I haven't changed my "Finereader Regex" in years... it's really just taking ~12 of Finereader's inline styles:

Code:

<span style="font-style:italic;">
<span style="font-weight:bold;">
<span style="font-variant:small-caps;">
<span style="font-weight:bold;font-variant:small-caps;">
[...]

and changing to CSS:

Code:

<span class="italics">
<span class="bold">
<span class="smallcaps">
<span class="smallcaps"> (smallcaps + bold is always an OCR/formatting error)
[...]

Then I just do an extra step to convert to:

Code:

<i>
<b>

I discussed some more of the process in:

2017 "Converting PDF/HTML to ereader formats"
2016 "Delete paragraphs in scanned books (S & R with regexes)"

It gives me a very clean base to work from, and then I can focus on the actual formatting/markup issues.

Quote:

Originally Posted by ctop

Looking forward to your blog:-)

Me too, me too.

I need to kick my butt into gear and get that blog up and running.

(That's one of my new years resolutions!)

Then I could just say "Here's everything I ever wrote on ImageMagick".
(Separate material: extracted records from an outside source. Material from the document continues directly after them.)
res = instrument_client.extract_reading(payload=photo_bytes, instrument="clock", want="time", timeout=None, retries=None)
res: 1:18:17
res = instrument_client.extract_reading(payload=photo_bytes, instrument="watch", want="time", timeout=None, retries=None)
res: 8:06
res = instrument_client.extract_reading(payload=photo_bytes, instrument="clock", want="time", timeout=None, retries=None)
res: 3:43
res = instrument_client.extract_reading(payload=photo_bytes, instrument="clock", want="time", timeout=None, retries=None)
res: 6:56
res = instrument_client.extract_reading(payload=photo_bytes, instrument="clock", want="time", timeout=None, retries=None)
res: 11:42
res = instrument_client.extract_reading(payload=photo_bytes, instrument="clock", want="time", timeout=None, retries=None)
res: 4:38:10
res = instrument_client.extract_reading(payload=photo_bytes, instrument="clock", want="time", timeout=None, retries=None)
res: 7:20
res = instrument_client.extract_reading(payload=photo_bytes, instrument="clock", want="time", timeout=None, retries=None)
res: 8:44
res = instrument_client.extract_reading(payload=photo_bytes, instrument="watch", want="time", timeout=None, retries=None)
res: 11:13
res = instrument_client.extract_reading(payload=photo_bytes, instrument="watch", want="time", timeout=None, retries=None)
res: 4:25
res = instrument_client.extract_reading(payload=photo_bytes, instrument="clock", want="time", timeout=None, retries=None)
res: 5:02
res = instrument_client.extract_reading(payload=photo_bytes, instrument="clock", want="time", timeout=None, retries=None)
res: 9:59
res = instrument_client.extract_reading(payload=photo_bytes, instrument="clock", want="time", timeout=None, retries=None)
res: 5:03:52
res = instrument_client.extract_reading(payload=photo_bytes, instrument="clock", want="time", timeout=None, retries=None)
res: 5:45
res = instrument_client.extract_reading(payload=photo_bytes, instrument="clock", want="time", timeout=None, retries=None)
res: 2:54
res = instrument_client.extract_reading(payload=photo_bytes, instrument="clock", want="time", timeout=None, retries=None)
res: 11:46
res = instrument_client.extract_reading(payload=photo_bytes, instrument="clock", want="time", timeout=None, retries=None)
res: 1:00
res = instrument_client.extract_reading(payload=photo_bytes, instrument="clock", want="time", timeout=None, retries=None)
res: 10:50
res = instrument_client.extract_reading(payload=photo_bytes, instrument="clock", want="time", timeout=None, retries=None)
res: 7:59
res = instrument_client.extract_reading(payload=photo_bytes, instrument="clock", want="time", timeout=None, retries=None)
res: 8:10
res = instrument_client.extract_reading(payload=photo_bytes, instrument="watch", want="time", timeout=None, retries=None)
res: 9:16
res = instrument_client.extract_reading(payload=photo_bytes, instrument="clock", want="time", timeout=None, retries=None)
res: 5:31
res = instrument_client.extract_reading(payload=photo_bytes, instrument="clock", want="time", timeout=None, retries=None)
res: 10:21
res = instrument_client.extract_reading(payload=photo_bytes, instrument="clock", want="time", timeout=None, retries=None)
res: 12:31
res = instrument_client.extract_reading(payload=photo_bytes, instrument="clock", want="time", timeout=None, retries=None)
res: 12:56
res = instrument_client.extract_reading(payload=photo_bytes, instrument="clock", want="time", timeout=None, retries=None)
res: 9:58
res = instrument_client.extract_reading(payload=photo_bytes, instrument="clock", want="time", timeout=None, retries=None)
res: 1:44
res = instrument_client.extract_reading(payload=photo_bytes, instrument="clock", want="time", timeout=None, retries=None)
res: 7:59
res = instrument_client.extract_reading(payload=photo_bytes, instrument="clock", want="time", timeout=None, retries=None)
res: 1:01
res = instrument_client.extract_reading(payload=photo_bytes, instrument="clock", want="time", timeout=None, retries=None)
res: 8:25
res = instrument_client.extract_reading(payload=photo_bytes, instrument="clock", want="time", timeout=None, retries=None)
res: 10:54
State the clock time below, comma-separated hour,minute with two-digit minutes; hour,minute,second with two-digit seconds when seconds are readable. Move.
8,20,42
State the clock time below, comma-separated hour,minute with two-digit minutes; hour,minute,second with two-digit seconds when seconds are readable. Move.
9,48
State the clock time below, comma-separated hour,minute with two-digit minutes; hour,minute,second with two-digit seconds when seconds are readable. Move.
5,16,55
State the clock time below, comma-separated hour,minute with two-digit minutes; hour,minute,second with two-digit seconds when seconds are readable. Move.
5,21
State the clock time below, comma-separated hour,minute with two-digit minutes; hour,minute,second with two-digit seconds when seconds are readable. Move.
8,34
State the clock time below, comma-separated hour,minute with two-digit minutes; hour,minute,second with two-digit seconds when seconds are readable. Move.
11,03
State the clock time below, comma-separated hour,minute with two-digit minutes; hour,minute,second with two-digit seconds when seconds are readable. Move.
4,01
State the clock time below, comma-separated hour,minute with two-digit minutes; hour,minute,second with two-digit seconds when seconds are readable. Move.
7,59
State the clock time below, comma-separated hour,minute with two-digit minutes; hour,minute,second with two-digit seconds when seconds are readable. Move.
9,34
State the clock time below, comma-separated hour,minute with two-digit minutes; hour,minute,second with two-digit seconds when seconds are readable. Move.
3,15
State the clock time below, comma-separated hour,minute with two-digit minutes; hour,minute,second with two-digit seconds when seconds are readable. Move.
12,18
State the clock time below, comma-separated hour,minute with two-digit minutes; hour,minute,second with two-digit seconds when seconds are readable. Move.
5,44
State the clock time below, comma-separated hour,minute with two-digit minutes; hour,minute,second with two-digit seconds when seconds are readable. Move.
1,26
In January, I used it to cleanup 3000+ pages of journal articles. There were scanning artifacts along the top/right edges, plus dirt/smudge in the bottom right corners:

Click image for larger version

Name: 2_4_3-11[Orig].png
Views: 486
Size: 97.1 KB
ID: 177427

So I used ImageMagick to:

1. Crop ### pixels from the edges.
2. Fill ### pixels with white.

Click image for larger version

Name: 2_4_3-11-crop.png
Views: 485
Size: 96.0 KB
ID: 177428

but as I said, every PDF is going to bring unique challenges... a handful of random pages turned out like this:

Click image for larger version

Name: 2_4_8-7[Orig].png
Views: 535
Size: 176.4 KB
ID: 177429

and required further intervention. (Open the actual image and take a look. The MobileRead thumbnail looks okay, but you'll see the innards are actually multiple overlapping transparent boxes.)

And other pages, the headers/footers were too close to the edge, so my solution disappeared text. Without comparing the before/after closely, I would've never known certain text was clipped/missing. Again, why I stress a GUI is helpful.

Side Note: Here was another ImageMagick thread from a few months ago:

Converting pdf to png images

where I showed how to remove speckles + crop (the original's white margins were absolutely immense).